Le mot du jour revient à Catherine Deneuve qui a déclaré : « … cette idée qu’on est en train de se regarder faire les choses et non pas de les vivre, c’est terrible. » Elle parlait ici des selfies que certains s’acharnent à enregistrer plutôt que de prendre plaisir à regarder le paysage. Cela avant de faire part, concernant l’usage des réseaux sociaux, de ses regrets d’une époque où la discrétion, le mystère et la retenue occupaient une place plus importante dans la vie publique. (Lire ici)
L’idée n’est pas neuve, mais il est bon de la mettre de nouveau en compétition avec les pratiques courantes aujourd’hui. Car de nos jours, il est en effet une chose qui disparait encore plus vite que la banquise : c’est la vie privée. A présent, plus d’arrière-boutique, plus de coulisses mystérieuses : tout est montré, tout est hissé sur la scène. Personne ne peut ignorer à quoi vous ressembliez dans votre enfance et comment vous avez passé vos dernières vacances – presque nu(e) sur une plage de la mer Égée. Plus d’intimité.

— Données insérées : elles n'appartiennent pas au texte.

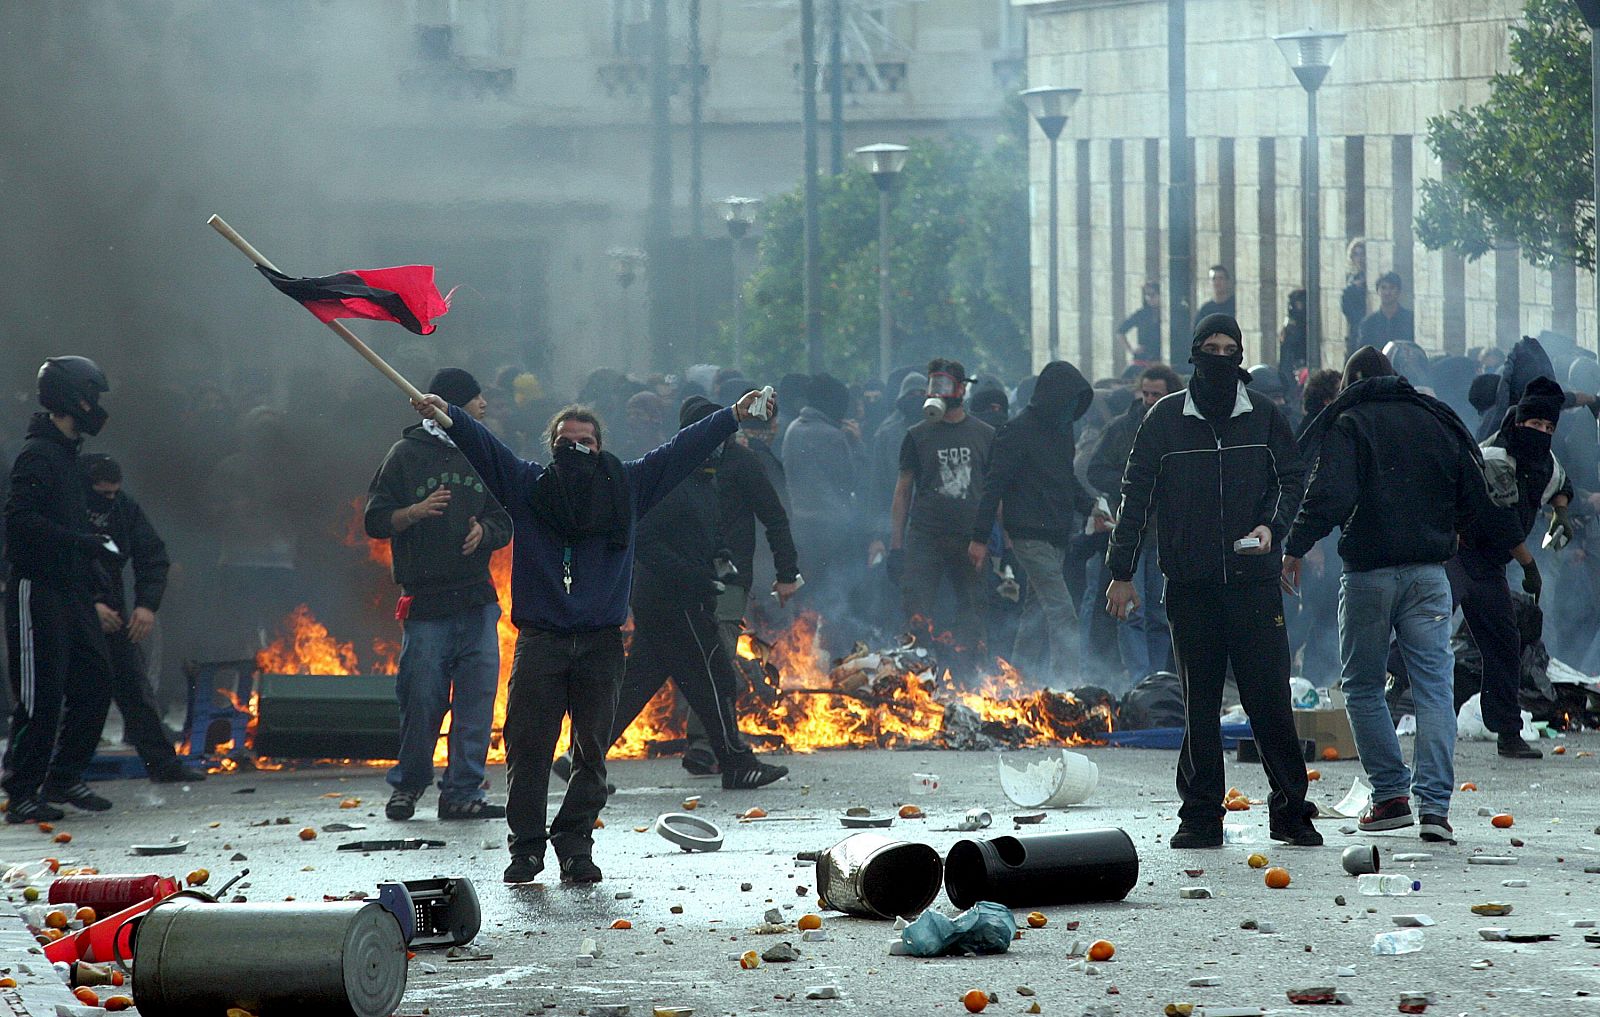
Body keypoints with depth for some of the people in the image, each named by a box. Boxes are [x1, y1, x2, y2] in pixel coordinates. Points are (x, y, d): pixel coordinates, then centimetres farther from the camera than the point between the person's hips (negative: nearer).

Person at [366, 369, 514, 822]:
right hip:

Les portes de WC ont un verrou, pour protéger l'intimité. (Art. Wikipédia)
Plus important est de dire pourquoi il faut garder une part de secret concernant sa vite intime.
« Au temps de la transparence, de la traçabilité et de la communication, y-a-t-il encore place pour l’intime, ses douceurs secrètes, ses recoins de velours et ses discrètes déchirures ? Reste-t-il un lieu où déposer le trésor de nos fantasmes et la richesse de notre singularité » écrit Emmanuel Diet. (Ici)
Alors, c’est vrai, surmonter l’intime c’est élargir ses relations avec autrui – et donc ne pas avoir de secret pour quelqu’un, voilà qui permet un épanouissement dans ses rapport à l’autre. Mais en même temps, cette ouverture est contrôlée, c’est une entrée réservée ; tout le contraire de l’usage des confidences ouvertes à tous par les réseaux sociaux.